A&E » Art

Mammoth collective

We are just some huge manatees.
February 24, 2011

WHAT:Proximity

WHEN:Feb. 24 at 6 p.m.

WHERE:Bell Museum, 10 Church St. S.E., Minneapolis

COST:Free

Human beings haven’t repressed all of their mammalian instincts or physical characteristics. Our moms still breastfeed us as infants, we have hair on our heads and elsewhere and gooey placentas get us the nutrients needed to enter this cruel, cruel world after gestation.

We also crave our space, as much as we like to work together to survive. “The Butterfly Effect” is not just another bad Ashton Kutcher movie, but also a tangible, noticeable experience we humans have on a day-to-day basis.

Olive Bieringa, artist-in-residence at the Bell Museum — famed for her BodyCartography Project with Otto Ramstad — has closely examined the reactive tendencies of the human body, especially in closed spaces.

“It’s more about the transmission of your feelings or actions and how, in your own body, you experience something like you wanna throw up or you’re falling, and how that is transmitted between that space, and what that other body’s response is,” Bieringa said.

Bieringa’s work, “Mammal,” premiered in Lyon, France, last summer as the first major manifestation of this interest.

The performance begins with the camera following one of the dancers outside of the venue. She bumps into attendees and staggers off into another direction. In turn, the dancer bumps into another attendee and frantically looks around for a way out, shaking and falling into her preemptory audience. She finally bangs through the door to the stage, and the scheduled performance begins.

“Some people are with her, and some people are not with her, and I think that becomes very clear,” Bieringa said. “Our empathy as creatures and as humans, and how we negotiate that within ourselves, is something we’re constantly struggling with.”

At her upcoming performance at the Bell Museum, Bieringa will incorporate the depictions of wild landscapes and animal dioramas into a performance similar to “Mammal.” This museum installation and dance combination will utilize light and sound, in addition to volunteer participants from the audience and otherwise, to see the physical resonance of space — or a lack of it.

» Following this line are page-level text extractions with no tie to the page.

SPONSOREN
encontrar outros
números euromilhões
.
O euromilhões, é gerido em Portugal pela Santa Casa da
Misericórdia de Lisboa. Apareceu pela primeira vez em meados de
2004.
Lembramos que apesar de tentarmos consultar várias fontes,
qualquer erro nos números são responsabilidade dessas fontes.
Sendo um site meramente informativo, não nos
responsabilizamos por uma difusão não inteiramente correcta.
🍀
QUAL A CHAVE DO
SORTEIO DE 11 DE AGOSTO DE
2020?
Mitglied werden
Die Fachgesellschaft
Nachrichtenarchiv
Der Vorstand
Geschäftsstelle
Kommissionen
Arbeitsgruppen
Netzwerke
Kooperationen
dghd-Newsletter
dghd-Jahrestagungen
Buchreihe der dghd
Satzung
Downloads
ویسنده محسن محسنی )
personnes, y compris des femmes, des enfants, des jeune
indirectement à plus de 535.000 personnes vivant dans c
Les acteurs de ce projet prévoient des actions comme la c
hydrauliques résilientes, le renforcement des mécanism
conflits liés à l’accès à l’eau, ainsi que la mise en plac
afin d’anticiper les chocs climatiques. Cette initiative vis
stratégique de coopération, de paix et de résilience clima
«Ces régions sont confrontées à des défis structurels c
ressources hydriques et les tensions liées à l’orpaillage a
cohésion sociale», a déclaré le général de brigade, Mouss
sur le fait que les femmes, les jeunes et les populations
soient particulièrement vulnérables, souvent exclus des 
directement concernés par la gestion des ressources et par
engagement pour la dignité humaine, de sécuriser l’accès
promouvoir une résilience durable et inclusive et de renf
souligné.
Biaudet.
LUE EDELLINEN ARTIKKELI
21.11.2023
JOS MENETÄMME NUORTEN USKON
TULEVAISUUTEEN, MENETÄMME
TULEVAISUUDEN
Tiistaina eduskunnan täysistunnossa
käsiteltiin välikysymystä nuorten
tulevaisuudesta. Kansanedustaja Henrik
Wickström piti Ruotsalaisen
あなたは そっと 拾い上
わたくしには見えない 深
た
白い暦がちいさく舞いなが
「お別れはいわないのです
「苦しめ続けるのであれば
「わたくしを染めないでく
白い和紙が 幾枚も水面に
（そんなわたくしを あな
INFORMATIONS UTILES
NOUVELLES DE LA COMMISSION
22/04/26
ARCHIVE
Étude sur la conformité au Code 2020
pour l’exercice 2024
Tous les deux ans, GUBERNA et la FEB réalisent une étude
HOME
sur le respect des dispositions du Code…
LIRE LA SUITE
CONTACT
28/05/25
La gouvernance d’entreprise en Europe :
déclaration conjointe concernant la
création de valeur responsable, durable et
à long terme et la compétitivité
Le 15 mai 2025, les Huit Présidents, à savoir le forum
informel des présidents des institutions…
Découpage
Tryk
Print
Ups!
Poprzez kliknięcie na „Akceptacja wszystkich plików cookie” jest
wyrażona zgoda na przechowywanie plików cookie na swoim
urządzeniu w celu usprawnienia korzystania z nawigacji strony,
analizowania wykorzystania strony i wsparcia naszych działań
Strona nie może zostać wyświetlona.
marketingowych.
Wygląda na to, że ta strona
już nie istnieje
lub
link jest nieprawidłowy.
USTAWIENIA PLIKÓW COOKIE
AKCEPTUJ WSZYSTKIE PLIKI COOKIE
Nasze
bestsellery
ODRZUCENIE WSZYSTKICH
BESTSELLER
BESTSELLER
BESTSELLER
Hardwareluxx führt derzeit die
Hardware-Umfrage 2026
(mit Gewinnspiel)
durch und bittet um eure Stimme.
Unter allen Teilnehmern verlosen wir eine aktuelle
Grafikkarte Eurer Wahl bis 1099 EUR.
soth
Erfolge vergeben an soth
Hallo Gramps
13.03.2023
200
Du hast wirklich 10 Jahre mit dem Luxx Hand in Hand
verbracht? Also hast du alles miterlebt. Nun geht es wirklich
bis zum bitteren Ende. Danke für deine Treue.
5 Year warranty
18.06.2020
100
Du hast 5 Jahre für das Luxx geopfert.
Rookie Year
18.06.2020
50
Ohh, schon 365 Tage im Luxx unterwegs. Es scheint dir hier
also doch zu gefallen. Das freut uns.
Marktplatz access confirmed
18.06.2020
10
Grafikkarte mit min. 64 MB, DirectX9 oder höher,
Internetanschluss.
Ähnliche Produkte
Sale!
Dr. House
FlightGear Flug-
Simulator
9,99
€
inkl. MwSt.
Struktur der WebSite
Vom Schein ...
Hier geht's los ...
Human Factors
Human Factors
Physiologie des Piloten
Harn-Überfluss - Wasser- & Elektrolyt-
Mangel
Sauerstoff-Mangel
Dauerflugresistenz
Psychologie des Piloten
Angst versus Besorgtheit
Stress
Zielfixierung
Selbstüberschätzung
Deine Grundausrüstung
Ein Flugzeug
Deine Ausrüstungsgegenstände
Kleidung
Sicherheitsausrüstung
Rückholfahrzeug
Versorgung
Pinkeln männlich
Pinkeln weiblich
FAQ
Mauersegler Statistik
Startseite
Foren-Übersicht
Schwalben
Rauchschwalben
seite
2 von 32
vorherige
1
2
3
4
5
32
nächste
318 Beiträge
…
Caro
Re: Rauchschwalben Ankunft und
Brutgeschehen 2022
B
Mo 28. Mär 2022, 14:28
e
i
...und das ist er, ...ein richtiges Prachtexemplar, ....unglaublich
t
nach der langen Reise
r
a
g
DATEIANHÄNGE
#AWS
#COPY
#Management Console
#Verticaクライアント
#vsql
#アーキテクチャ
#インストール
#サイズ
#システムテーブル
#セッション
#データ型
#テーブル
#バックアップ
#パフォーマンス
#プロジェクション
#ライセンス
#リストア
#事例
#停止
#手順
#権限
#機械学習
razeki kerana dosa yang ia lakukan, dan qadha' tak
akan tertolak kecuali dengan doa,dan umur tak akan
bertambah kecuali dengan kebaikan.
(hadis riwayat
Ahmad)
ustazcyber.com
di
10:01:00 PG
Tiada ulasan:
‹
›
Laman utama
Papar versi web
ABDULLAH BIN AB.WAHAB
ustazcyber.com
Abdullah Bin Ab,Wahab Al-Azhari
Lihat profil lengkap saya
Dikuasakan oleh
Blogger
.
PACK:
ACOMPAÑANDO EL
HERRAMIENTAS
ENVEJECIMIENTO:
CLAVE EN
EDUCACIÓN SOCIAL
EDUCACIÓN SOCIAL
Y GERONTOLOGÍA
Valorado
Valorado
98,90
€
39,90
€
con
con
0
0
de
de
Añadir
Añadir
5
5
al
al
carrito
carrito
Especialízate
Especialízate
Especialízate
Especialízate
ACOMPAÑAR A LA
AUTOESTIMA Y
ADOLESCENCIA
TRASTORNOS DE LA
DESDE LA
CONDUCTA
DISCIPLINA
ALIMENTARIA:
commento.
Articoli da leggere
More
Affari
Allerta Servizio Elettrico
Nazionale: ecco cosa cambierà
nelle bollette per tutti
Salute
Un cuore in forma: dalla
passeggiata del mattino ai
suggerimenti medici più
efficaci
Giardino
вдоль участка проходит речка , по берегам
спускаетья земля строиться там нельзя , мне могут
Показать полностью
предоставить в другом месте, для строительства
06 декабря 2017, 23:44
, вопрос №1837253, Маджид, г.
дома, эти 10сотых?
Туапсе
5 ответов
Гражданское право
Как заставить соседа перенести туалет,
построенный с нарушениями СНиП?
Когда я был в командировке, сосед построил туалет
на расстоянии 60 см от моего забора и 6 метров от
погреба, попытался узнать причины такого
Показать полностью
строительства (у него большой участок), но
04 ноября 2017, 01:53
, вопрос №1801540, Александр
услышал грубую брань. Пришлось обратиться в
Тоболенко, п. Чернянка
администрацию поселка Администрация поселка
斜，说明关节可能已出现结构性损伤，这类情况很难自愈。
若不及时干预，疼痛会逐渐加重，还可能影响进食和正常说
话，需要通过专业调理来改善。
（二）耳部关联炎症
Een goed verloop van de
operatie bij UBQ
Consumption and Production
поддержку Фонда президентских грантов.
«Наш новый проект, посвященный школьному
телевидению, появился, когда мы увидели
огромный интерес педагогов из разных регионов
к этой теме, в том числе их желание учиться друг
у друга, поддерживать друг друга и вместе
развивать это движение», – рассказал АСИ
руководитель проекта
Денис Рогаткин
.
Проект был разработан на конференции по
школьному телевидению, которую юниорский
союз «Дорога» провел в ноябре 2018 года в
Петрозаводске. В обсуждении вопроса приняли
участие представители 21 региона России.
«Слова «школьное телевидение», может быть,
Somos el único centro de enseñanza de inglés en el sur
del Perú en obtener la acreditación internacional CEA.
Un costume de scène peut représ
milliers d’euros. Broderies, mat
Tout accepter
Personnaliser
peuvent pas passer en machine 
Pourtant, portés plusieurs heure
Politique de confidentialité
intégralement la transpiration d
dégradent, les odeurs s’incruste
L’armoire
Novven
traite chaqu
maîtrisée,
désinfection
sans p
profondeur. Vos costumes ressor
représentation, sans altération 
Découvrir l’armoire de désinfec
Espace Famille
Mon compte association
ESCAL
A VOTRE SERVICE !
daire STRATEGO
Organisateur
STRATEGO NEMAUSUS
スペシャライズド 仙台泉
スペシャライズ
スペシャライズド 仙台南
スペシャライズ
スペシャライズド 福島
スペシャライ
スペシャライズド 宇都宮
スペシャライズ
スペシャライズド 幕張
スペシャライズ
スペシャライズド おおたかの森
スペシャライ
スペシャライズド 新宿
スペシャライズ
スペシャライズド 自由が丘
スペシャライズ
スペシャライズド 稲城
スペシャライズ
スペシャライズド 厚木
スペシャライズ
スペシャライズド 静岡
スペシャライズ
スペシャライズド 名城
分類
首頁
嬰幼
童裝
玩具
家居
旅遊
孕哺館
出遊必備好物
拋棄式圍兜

Like many of the projects undergone by BodyCartography, “Proximity” juxtaposes urban landscapes against unfettered, natural ones. Boundaries of personal space and the social codifiers each attendee holds will be brought to the forefront of the installation, questioning the existence and necessities of each.

The performance is the first in a series, with research integrated within it for an installation called “Closer” scheduled to be at the Walker Art Center in April 2012.

As the epitome of the mammalian mother, Bieringa will be dancing for the audience interactively while in her eighth month of pregnancy. Audience members will have the opportunity to grab their free hors d’oeuvres and engage Bieringa in the performance.

“In the end, we all become the performers together,” Bieringa said. “It should be an interesting experiment.”

To identify the spatial and social codes comprehensively in a performance such as this one reassesses several human inclinations. The one best kept in mind, especially in the city, is empathy.